Desse modo, a vitória de Biden deveria (espera-se) puxar de volta nossa diplomacia da estratosfera lunática à terra firme, injetando-lhe dose cavalar de realidade. Quem sabe com o desaparecimento do deus pagão Trump, possamos substituir a adoração cega ao ídolo destronado pelo cálculo terreno de nossos objetivos na relação com os EUA e outros parceiros importantes.
Isso terá de passar pelo abandono da crença de que democratas são inimigos por serem “globalistas”. Em vez da reação epidérmica contrária a qualquer reparo ou crítica, mesmo se eventual manifestação sobre a Amazônia, será necessário calibrar o discurso, buscando encontrar um “modus vivendi” que preserve a capacidade brasileira de defender seus interesses, inclusive no que concerne à busca de investimentos e acesso a novas tecnologia e mercados.

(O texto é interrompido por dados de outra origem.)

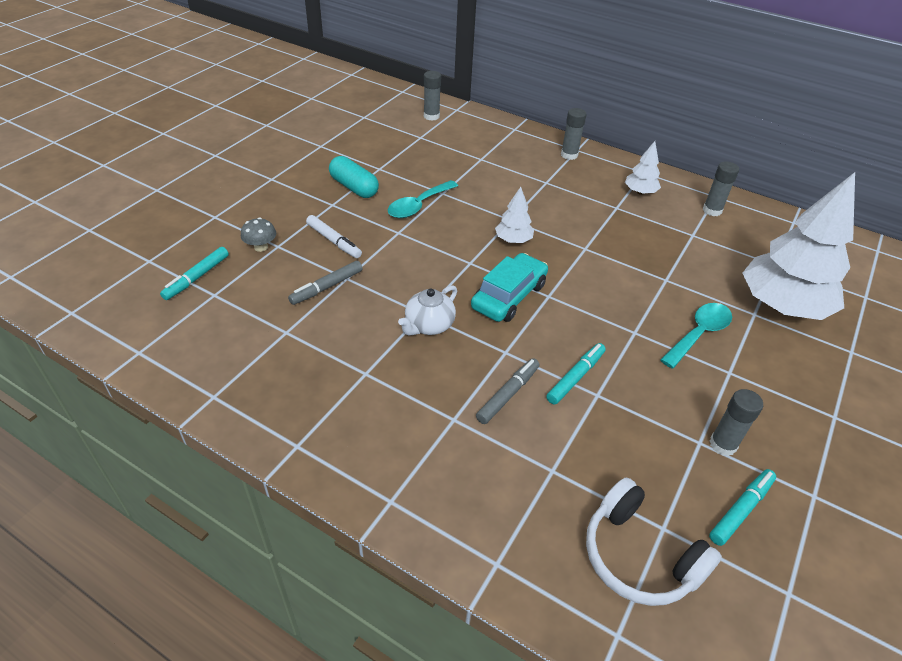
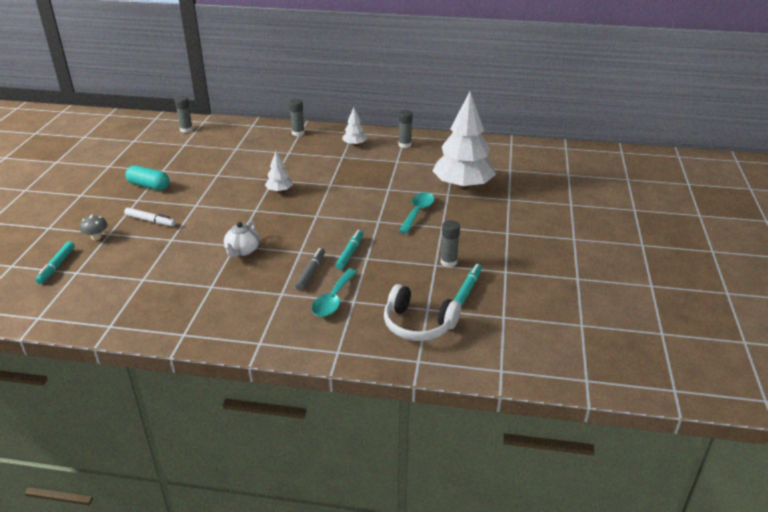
camera: 20 degrees left, 10 degrees down
(327, 287) = (159, 248): grey marker -> none
(418, 206) = (203, 186): turquoise spoon -> turquoise spoon (333, 300)
(509, 296) = (290, 222): turquoise car -> none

Pois é disso que se trata, em particular na conjuntura. O Estado brasileiro não está nadando em dinheiro, nem as condições externas no momento pós-pandemia parecem brilhantes. Temos de proteger nossa população, garantindo-lhe segurança, oportunidades e renda. A política externa, e aí vale ressaltar o óbvio, deveria ser um instrumento para alcançar esses objetivos, por meio de uma inserção soberana na cena internacional.
Isto pressupõe racionalidade, pragmatismo e compromisso com as tradições diplomáticas que se provaram fundamentais para preservar nossos interesses no passado, como, por exemplo, não se meter em processos eleitorais de outros países nem importar artificialmente conflitos que não nos pertencem.
Se até agora o alinhamento automático com Trump nos rendeu algumas migalhas, mais simbólicas do que reais, sua saída de cena retira a capacidade dos atuais condutores da “política externa” de vender a afinidade ideológica como um instrumento para mover a agenda e aprofundar a aliança com a principal potência mundial. Os resultados pífios agora se combinam com a ausência de referência espiritual de seus seguidores tupiniquins, criando a oportunidade para que algo da racionalidade perdida seja recobrada. E para que a diplomacia como método, que foi esquecida e desaprendida, volte a ser utilizada pelos profissionais do ramo.
Ainda que as condições internacionais demandem esse ajuste para preservar nossos interesses e manter o Brasil minimamente blindado de ameaças, riscos e prejuízos palpáveis, será também preciso pressão interna do nosso agronegócio, de nossa indústria e do Congresso. Sob pena de o ajuste ocorrer quando já for tarde demais e para evitar que o fundamentalismo trumpista tupiniquim sobreviva à retirada de cena de sua divindade, no que poderíamos antecipar como o pior de dois mundos.
De um lado, já não poderíamos recorrer à milagrosa divindade, doravante ausente. De outro, não seríamos capazes de obter ganhos e preservar nossos interesses em terra firme, visto que o sectarismo inconsequente e irresponsável manteria o país no mundo da lua, completamente alheado dos grandes processos decisórios internacionais, desarmado para realizar seus objetivos num mundo de acirrada competição.
* HUSSEIN KALOUT, 44, é Cientista Político, Professor de Relações Internacionais e Pesquisador da Universidade Harvard. Foi Secretário Especial de Assuntos Estratégicos da Presidência da República (2016-2018). Escreve semanalmente, às segundas-feiras.